--- BEGIN SELECTION ---

Build Stage Packages (caddy-builder)

Debian Package Alpine Equivalent Status Notes
git git Direct match xcaddy requires git

Build Script Changes:

- RUN apt-get update && apt-get install -y --no-install-recommends git && \
-    rm -rf /var/lib/apt/lists/*
+ RUN apk add --no-cache git

Build Stage Packages (crowdsec-builder)

Debian Package Alpine Equivalent Status Notes
git git Direct match
clang clang Direct match
lld lld Direct match
gcc gcc Direct match
libc6-dev musl-dev ⚠️ Different

Build Script Changes:

- RUN apt-get update && apt-get install -y --no-install-recommends \
-    git clang lld && \
-    rm -rf /var/lib/apt/lists/*
- RUN xx-apt install -y gcc libc6-dev
+ RUN apk add --no-cache git clang lld
+ RUN xx-apk add gcc musl-dev

Build Stage Packages (crowdsec-fallback)

Debian Package Alpine Equivalent Status Notes
curl curl Direct match
ca-certificates ca-certificates Direct match
tar tar Direct match Alpine has tar built-in (busybox)

Build Script Changes:

# Note: Debian slim does NOT include tar by default - must be explicitly installed
- RUN apt-get update && apt-get install -y --no-install-recommends \
-    curl ca-certificates tar && \
-    rm -rf /var/lib/apt/lists/*
+ RUN apk add --no-cache curl ca-certificates
# Note: tar is already available in Alpine via busybox

Runtime Stage Packages (Final Image)

--- END SELECTION ---

TASKS FOR THIS EXERCISE -
(1) Reproduce verbatim the part of the Debian-to-Alpine package notes from "# Note: Debian" up to and including "Packages (Final Image)".
(2) In the Debian-to-Alpine package notes, rewrite the passage that begins "curl curl Direct match" as a brief list, keeping its main facts.

--- BEGIN GIVEN INFORMATION ---

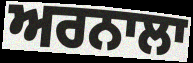
ਅਰਨਾਲਾ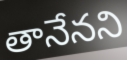
తానేనని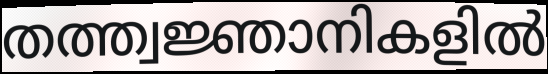
തത്ത്വജ്ഞാനികളിൽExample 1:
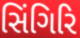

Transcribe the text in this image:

સિંગિરિ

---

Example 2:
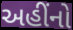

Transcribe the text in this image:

અહીંનો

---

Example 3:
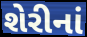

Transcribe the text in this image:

શેરીનાં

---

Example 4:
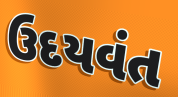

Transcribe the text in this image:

ઉદયવંત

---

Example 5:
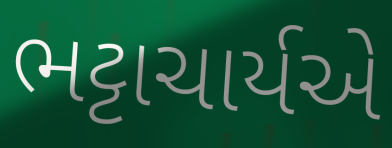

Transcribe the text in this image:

ભટ્ટાચાર્યએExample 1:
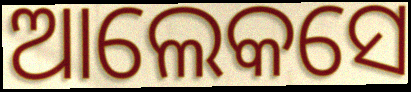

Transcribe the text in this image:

ଆଲେକସେ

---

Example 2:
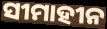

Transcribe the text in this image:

ସୀମାହୀନ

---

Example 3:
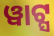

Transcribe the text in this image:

ୱାଟ୍ସ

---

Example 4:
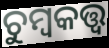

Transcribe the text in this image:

ଚୁମ୍ବକତ୍ତ୍ୱ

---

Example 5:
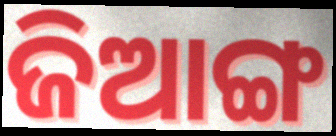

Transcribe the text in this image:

ଜିଆଙ୍ଗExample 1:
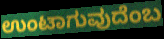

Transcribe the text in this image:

ಉಂಟಾಗುವುದೆಂಬ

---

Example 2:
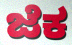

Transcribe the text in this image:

ಜೆಕ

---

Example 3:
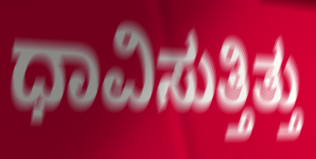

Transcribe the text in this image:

ಧಾವಿಸುತ್ತಿತ್ತು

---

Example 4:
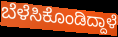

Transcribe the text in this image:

ಬೆಳೆಸಿಕೊಂಡಿದ್ದಾಳೆ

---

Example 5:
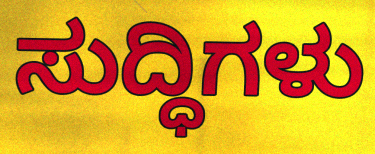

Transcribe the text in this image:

ಸುದ್ಧಿಗಳುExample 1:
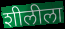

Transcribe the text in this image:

शीलीला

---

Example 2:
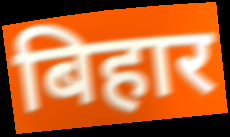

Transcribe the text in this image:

बिहार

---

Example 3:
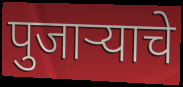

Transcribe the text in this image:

पुजाऱ्याचे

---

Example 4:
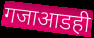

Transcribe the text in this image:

गजाआडही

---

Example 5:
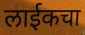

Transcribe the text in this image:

लाईकचाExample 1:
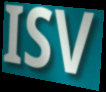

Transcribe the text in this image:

ISV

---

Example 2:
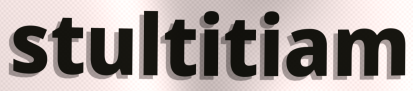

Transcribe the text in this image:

stultitiam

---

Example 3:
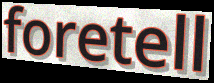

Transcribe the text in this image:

foretell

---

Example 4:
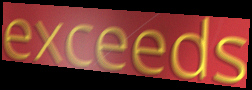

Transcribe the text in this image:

exceeds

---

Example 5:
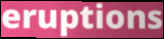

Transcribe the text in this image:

eruptionsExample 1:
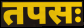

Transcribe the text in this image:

तपसः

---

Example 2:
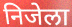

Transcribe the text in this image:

निजेला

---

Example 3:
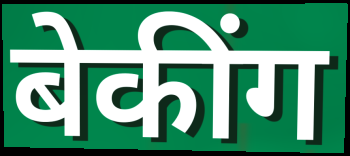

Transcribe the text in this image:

बेकींग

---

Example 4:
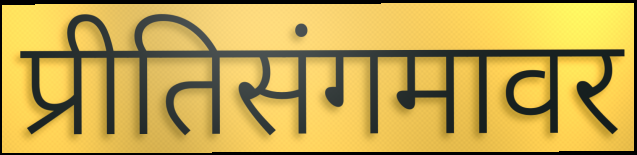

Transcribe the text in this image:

प्रीतिसंगमावर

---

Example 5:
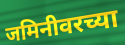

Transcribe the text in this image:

जमिनीवरच्या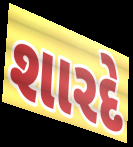
શારદે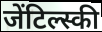
जेंटिल्स्की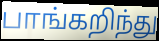
பாங்கறிந்து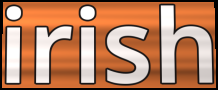
irish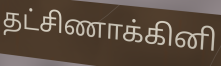
தட்சிணாக்கினி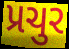
પ્રચુર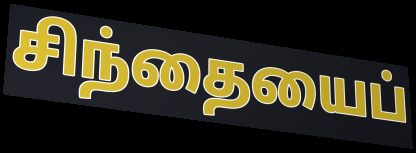
சிந்தையைப்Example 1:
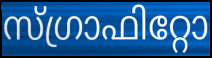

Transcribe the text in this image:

സ്ഗ്രാഫിറ്റോ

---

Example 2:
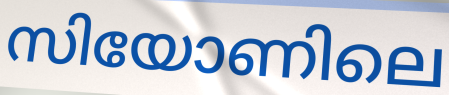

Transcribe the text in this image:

സിയോണിലെ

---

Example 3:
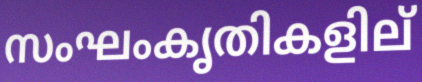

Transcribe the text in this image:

സംഘംകൃതികളില്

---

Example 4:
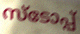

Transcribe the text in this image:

സ്ടോപ്പ്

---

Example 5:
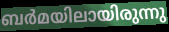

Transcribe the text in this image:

ബർമയിലായിരുന്നു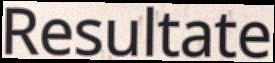
Resultate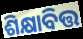
ଶିକ୍ଷାବିତ୍ତ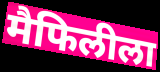
मैफिलीलाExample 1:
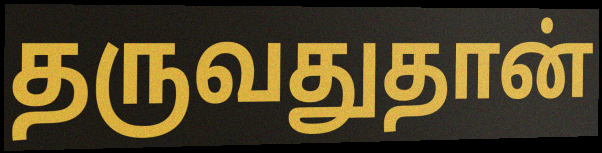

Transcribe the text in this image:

தருவதுதான்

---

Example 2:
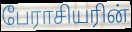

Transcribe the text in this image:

பேராசியரின்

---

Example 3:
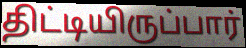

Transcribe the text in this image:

திட்டியிருப்பார்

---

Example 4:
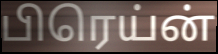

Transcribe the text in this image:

பிரெய்ன்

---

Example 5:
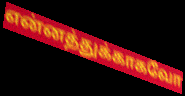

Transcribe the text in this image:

என்னத்துக்காகவோ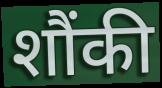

--- END GIVEN INFORMATION ---

SET OF ANSWERS -
(1)
# Note: Debian slim does NOT include tar by default - must be explicitly installed
- RUN apt-get update && apt-get install -y --no-install-recommends \
-    curl ca-certificates tar && \
-    rm -rf /var/lib/apt/lists/*
+ RUN apk add --no-cache curl ca-certificates
# Note: tar is already available in Alpine via busybox

Runtime Stage Packages (Final Image)

(2)
- curl: Alpine equivalent is curl; direct match
- ca-certificates: Alpine equivalent is ca-certificates; direct match
- tar: Alpine equivalent is tar; direct match; Alpine has tar built in through busybox